[Extrait du texte]
Archive | Bouquins.

L’enfant réparé.

Évidemment, on ne peut pas connaitre tout le monde (et tout le monde ne vous connaît pas non plus) mais c’est dans cette méconnaissance que se situent parfois les bonnes surprises. Ainsi ce Mathieu Malzieu, défini comme homme poétique selon le rabat de la surcouv de son nouveau livre, est le fondateur du groupe rock Dionysos, cinéaste et écrivain, et pas des moindres puisque son célèbre Journal d’un vampire en pyjama a reçu en 2016 le Grand Prix des Lectrices de ELLE et le Prix Essai de France Télévision. Donc, c’est avec une joyeuse curiosité que je me suis attaqué à son Guerrier de porcelaine*, un roman d’enfance et, plus exactement, sur l’enfance d’un père. 
Voici l’histoire de Germain surnommé Mainou, 9 ans, qui franchit en juin 1944 la ligne de démarcation caché dans une charrette à foin, pour vivre jusqu’à la fin de la guerre en zone occupé chez son tonton Émile puisque sa maman vient de mourir en couches et que son papa est à la guerre. Mainou vit au rythme de la ferme, des pontes des poules, de l’indolence des deux chevaux de trait, de la menaces parfois des nazis qui patrouillent dans le coin. L’aimable poésie terrienne de l’Émile l’aide à traverser son enfance endeuillée. La jolie dame juive cachée au grenier lui provoque son premier émoi amoureux. La nuit, il écrit à sa maman dans un cahier. Et quand vient la fin de la guerre, Mainou a grandi, il sait que le mamans mortes ne reviennent pas. Ce qui n’empêche pas l’amour. Le guerrier de porcelaine possède cette fragilité des livres heureux et légèrement sucrés, ce qui n’est pas désagréable en ces temps barbares.

* Le guerrier de porcelainede Mathias Malzieu. Éditions Albin Michel. En librairie depuis le 12 janvier 2022.

[Informations extraites]
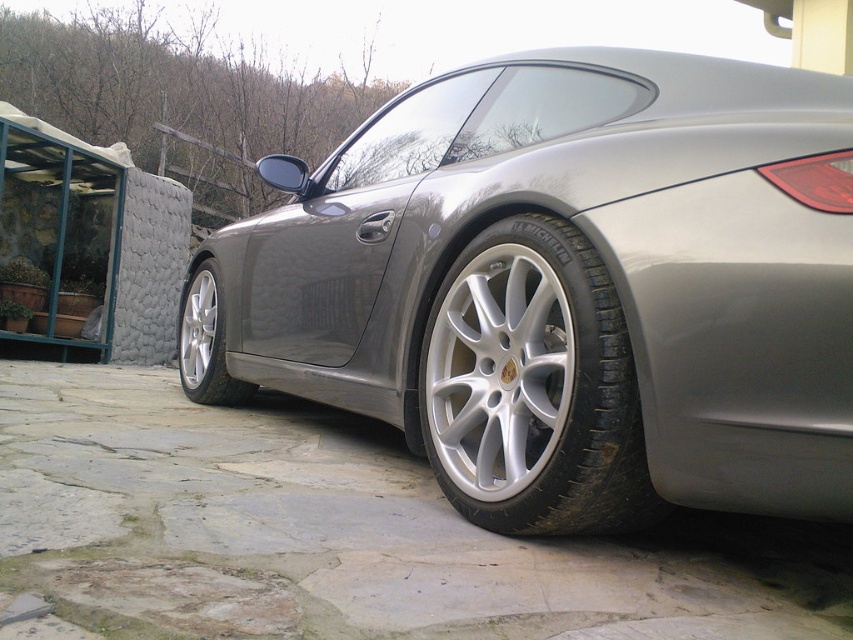
Can you confirm if satin silver car at center is thinner than silver metallic tire at lower center?

No.

What do you see at coordinates (573, 285) in the screenshot? The width and height of the screenshot is (853, 640). I see `satin silver car at center` at bounding box center [573, 285].

Identify the location of satin silver car at center. This screenshot has height=640, width=853. (573, 285).

Can you confirm if satin silver car at center is wider than silver metallic wheel at lower left?

Indeed, satin silver car at center has a greater width compared to silver metallic wheel at lower left.

Which is in front, point (695, 176) or point (180, 368)?

Point (695, 176)

Locate an element on the screen. This screenshot has height=640, width=853. satin silver car at center is located at coordinates (573, 285).

From the picture: Who is more forward, (726, 540) or (195, 316)?

Positioned in front is point (726, 540).

Does gray stone driveway at lower center appear under silver metallic rim at center?

Indeed, gray stone driveway at lower center is positioned under silver metallic rim at center.

The image size is (853, 640). I want to click on gray stone driveway at lower center, so click(x=340, y=534).

This screenshot has height=640, width=853. I want to click on gray stone driveway at lower center, so click(x=340, y=534).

[Exercices à réaliser]
a) Recopiez fidèlement le passage de la critique qui commence aux mots « Évidemment, on ne » et s'arrête après les mots « l’enfance d’un père. ».
b) Transcrivez en liste JSON de chaînes, à raison d'une chaîne par ligne et sans les lignes vides, les lignes des enregistrements qui vont de celle contenant « Which is in » jusqu'à celle contenant « Indeed, gray stone », ces deux lignes comprises.

[Liste des réponses]
a)
Évidemment, on ne peut pas connaitre tout le monde (et tout le monde ne vous connaît pas non plus) mais c’est dans cette méconnaissance que se situent parfois les bonnes surprises. Ainsi ce Mathieu Malzieu, défini comme homme poétique selon le rabat de la surcouv de son nouveau livre, est le fondateur du groupe rock Dionysos, cinéaste et écrivain, et pas des moindres puisque son célèbre Journal d’un vampire en pyjama a reçu en 2016 le Grand Prix des Lectrices de ELLE et le Prix Essai de France Télévision. Donc, c’est avec une joyeuse curiosité que je me suis attaqué à son Guerrier de porcelaine*, un roman d’enfance et, plus exactement, sur l’enfance d’un père.

b)
[
  "Which is in front, point (695, 176) or point (180, 368)?",
  "Point (695, 176)",
  "Locate an element on the screen. This screenshot has height=640, width=853. satin silver car at center is located at coordinates (573, 285).",
  "From the picture: Who is more forward, (726, 540) or (195, 316)?",
  "Positioned in front is point (726, 540).",
  "Does gray stone driveway at lower center appear under silver metallic rim at center?",
  "Indeed, gray stone driveway at lower center is positioned under silver metallic rim at center."
]